Lalu, dari beberapa jenis kegiatan tersebut, lanjut dia, kegiatan yang tarif pajak hiburan atau pajak barang dan jasa tertentu (PBJT) diatur menjadi 40-75 persen di antaranya kegiatan diskotek, karaoke, kelab malam, bar, dan mandi uap/spa.
Lydia menjelaskan lima jenis jasa hiburan itu dikenakan tarif pajak cenderung tinggi karena dianggap hanya dikonsumsi masyarakat tertentu.
Untuk memberikan rasa keadilan antar daerah, maka ditetapkan batas bawah 40 persen dari sebelumnya tidak ada batas bawah.
Pengusaha Spa Tak Setuju Pajak Hiburan
Ketua Wellness Healthcare Entrepreneur Association (WHEA) Agnes Lourda Hutagalung, mengaku tak menyetujui perihal kenaikan pajak hiburan sebesar 40 sampai 70 persen sesuai Undang-Undang Nomor 1 Tahun 2022 tentang Hubungan Keuangan Antara Pemerintah Pusat dan Pemerintahan Daerah (HKPD).
Menurutnya, spa ini tak termasuk dalam industri hiburan. Sehingga dia meminta pemerintah untuk tidak mengenakan pajak bagi pelaku usaha spa.
"Pajak sebaiknya 0 persen karena wellness tourism membantu pemerintah di bidang BPJS. Pemerintah sudah bilang nggak sanggup bayar BPJS kalau masyarakatnya sakit-sakitan. Pada jaga deh kesehatan masing-masing," ujar Lourda dalam Konferensi Pers di Jakarta Selatan, Kamis (18/1/2024).
Lourda mengatakan, pelaku usaha spa sendiri sudah menghadap Dewan Perwakilan Rakyat (DPR) sebagai upaya penolakan aturan tersebut.
Hanya saja, dia justru mendapat balasan untuk berkoordinasi dengan Kementerian Pariwisata dan Ekonomi Kreatif (Kemenparekraf). Namun, hasilnya nihil.

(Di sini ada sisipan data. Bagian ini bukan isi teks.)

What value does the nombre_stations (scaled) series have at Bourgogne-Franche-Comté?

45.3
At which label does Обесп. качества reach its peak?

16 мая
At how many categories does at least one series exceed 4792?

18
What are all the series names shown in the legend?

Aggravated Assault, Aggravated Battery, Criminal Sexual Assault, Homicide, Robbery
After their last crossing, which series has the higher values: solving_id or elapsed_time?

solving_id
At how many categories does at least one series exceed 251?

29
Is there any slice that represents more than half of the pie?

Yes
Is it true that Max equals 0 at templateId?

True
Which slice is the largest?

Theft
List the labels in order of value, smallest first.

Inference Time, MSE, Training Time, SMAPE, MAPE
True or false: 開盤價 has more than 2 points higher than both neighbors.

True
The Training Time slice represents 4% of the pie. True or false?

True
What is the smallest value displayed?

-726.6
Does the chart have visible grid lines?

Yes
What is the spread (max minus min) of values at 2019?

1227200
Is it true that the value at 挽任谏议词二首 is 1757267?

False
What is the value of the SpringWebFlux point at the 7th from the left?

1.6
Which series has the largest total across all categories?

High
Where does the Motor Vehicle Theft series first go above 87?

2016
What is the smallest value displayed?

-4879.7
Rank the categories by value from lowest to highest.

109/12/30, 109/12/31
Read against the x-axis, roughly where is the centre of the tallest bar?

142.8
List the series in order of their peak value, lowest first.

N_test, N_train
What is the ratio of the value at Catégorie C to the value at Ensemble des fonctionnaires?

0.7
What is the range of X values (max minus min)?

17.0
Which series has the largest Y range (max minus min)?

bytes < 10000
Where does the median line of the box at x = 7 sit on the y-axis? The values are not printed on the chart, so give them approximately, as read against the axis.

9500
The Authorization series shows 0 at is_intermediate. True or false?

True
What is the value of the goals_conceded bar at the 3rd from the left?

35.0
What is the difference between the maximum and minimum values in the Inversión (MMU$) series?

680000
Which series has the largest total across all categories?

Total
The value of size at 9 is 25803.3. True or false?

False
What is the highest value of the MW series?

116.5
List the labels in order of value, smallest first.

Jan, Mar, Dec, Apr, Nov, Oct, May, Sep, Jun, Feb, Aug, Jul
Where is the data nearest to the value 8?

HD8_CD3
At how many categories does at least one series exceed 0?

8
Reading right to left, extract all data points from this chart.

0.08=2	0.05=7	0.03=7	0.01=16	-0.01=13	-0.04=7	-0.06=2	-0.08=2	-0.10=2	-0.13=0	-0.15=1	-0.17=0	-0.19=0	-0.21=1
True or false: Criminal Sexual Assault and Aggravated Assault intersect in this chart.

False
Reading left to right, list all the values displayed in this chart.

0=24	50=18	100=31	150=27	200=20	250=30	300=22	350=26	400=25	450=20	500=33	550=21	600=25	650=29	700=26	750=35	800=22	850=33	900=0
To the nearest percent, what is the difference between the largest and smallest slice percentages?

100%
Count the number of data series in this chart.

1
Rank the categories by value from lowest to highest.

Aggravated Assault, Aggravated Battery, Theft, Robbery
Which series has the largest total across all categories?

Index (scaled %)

"Setelah ribut-ribut Menterinya (Menparekraf) baru ngomong, omongannya kalau buat kita di industri ini ngambang-ngambang saja, jadi apakah solusi? belum masih jauh," ucap dia.
"Sampai akhirnya LBP (Luhut Binsar Pandjaitan) ngomong, siapa LBP? apa otoritas LBP dalam hal ini?" imbuhnya menegaskan.
Selain itu, Lourda pun mempertanyakan asal usul penetapan kenaikan pajak yang berkisar antara 40 sampai 70 persen itu.
Namun menurutnya, pemerintah terlalu memfokuskan pada pembangunan infrastruktur yang menimbulkan utang sehingga kenaikan pajak hiburan itu sebagai solusi atas pembiayaan utang pemerintah.
"Terakhir pemerintah tidak memperhatikan begitu banyak unsur lain di Republik ini selain infrastruktur, yang diurusin infrastruktur yang akhirnya jadi PR seseorang," tutur dia.
"Akibatnya utang naik yang terjadi masyarakat industri dirampok, ini lah keluar 40-70 untuk bayar utang, entah itu alasannya atau bukan yang jelas kita industri ramai-ramai keberatan," sambungnya.